According to the Hawaiian Volcano Observatory, the eruption started within the middle East Rift Zone and moved into the Napau Crater. It originally began on Sunday at the zone, then stopped after an hour and resumed its eruption on Monday night.
“Continued gas emissions from the eruptive fissures may pose a hazard to humans downwind of the eruption site
Source: The Hindu
About Kilauea volcano
It is the youngest and most active Hawaiian shield volcano, located on the southern part of the Island of Hawai\'i, known as Big Island.
It is near-constantly erupting from vents either on its summit (caldera) or on the rift zones.
Kilauea has a large summit caldera with a central crater, Halemaumau, which is according to Hawaiian legends the home of the fire goddess Pele.

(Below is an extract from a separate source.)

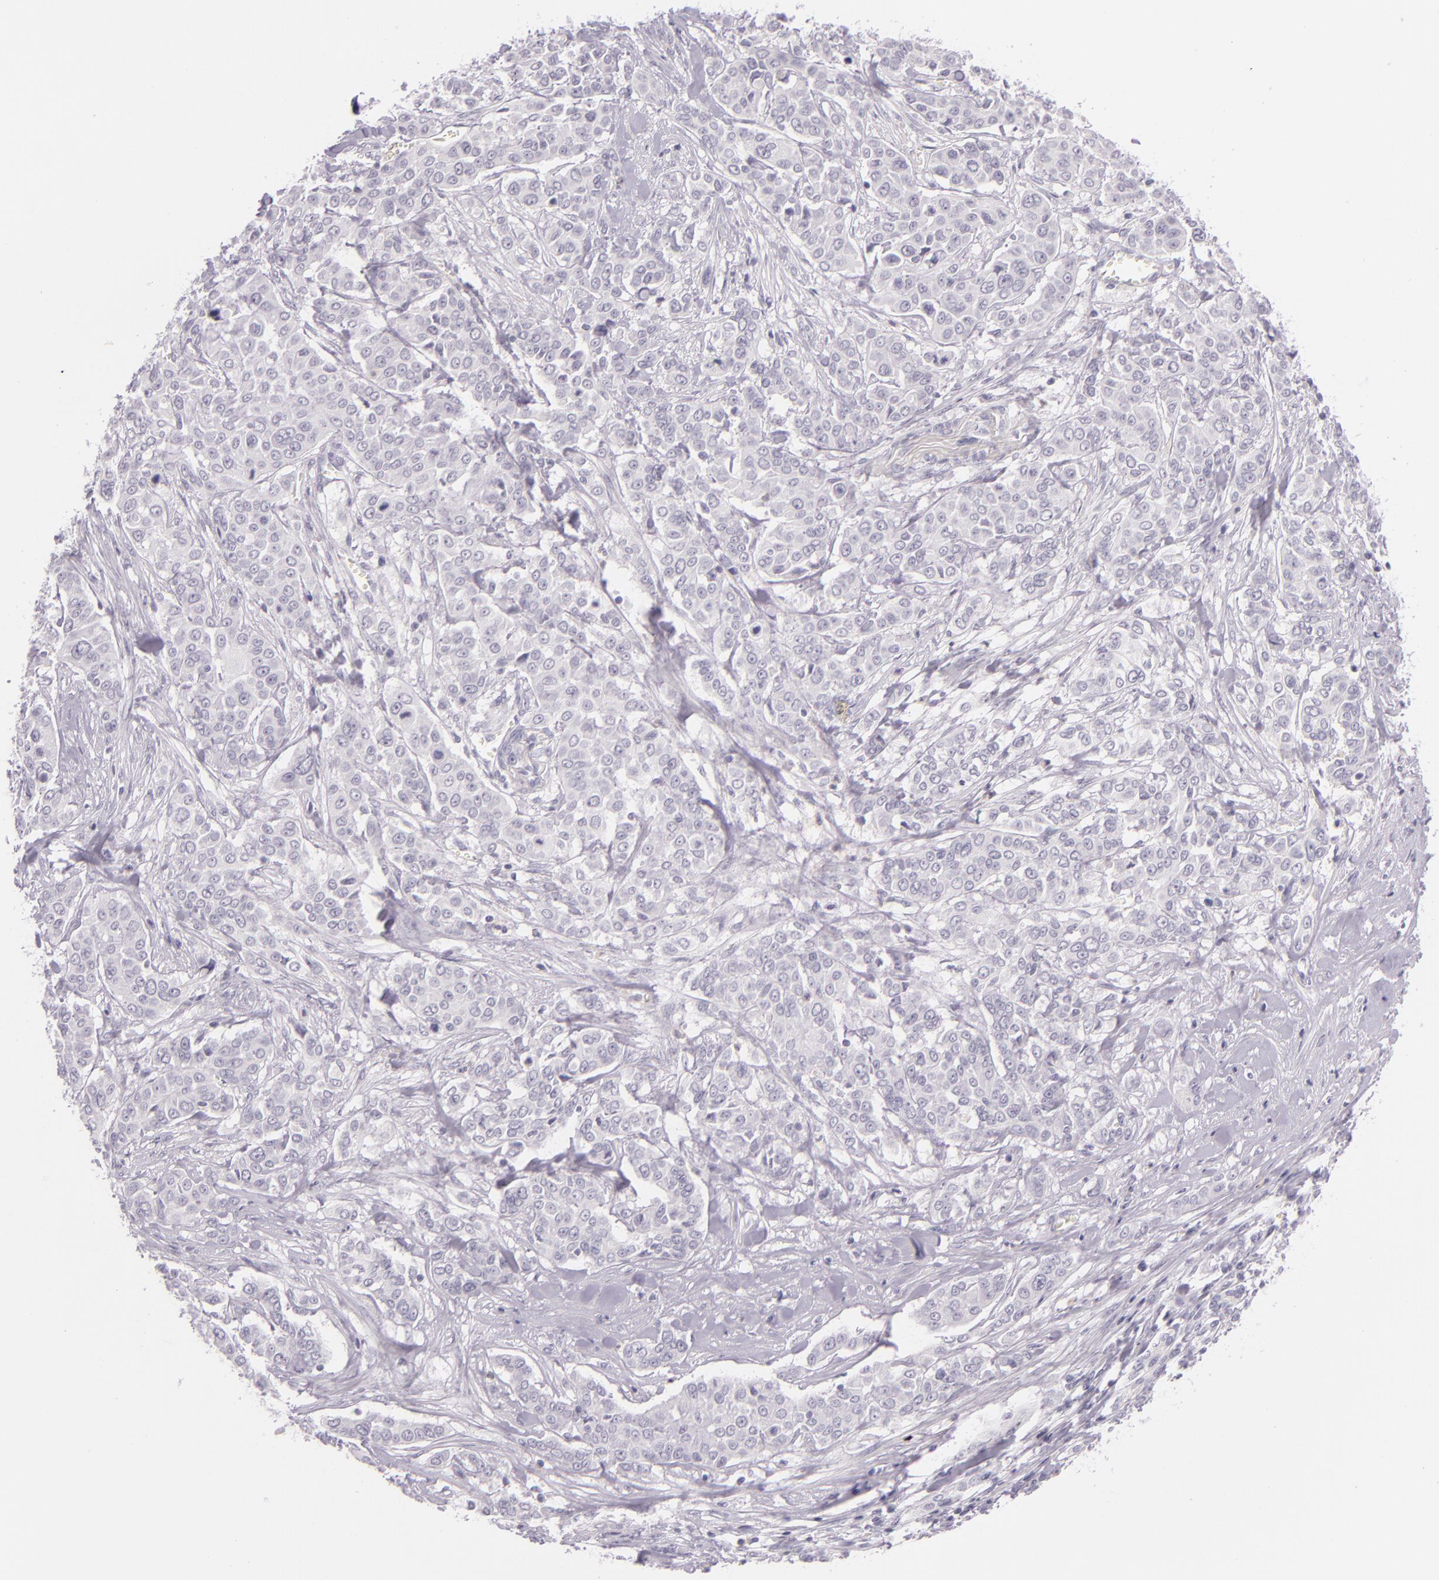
{"staining": {"intensity": "negative", "quantity": "none", "location": "none"}, "tissue": "pancreatic cancer", "cell_type": "Tumor cells", "image_type": "cancer", "snomed": [{"axis": "morphology", "description": "Adenocarcinoma, NOS"}, {"axis": "topography", "description": "Pancreas"}], "caption": "This histopathology image is of pancreatic adenocarcinoma stained with IHC to label a protein in brown with the nuclei are counter-stained blue. There is no expression in tumor cells. (DAB (3,3'-diaminobenzidine) immunohistochemistry visualized using brightfield microscopy, high magnification).", "gene": "CBS", "patient": {"sex": "female", "age": 52}}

Until 1924, it contained a lava lake.
Shield volcanoes:
These are a type of volcanoes that tend to erupt basalt lava, a type of lava that is very fluid when erupted.
Although shield volcanoes are the largest volcanoes on Earth, they do not form soaring mountains with conical peaks like composite volcanoes. Instead, they are broad volcanoes with gentle slopes.
Eruptions at shield volcanoes are only explosive if water somehow gets into the vent, otherwise they are characterized by low-explosivity fountaining that forms cinder cones and spatter cones at the vent.
The Hawaiian shield volcanoes are the most famous examples.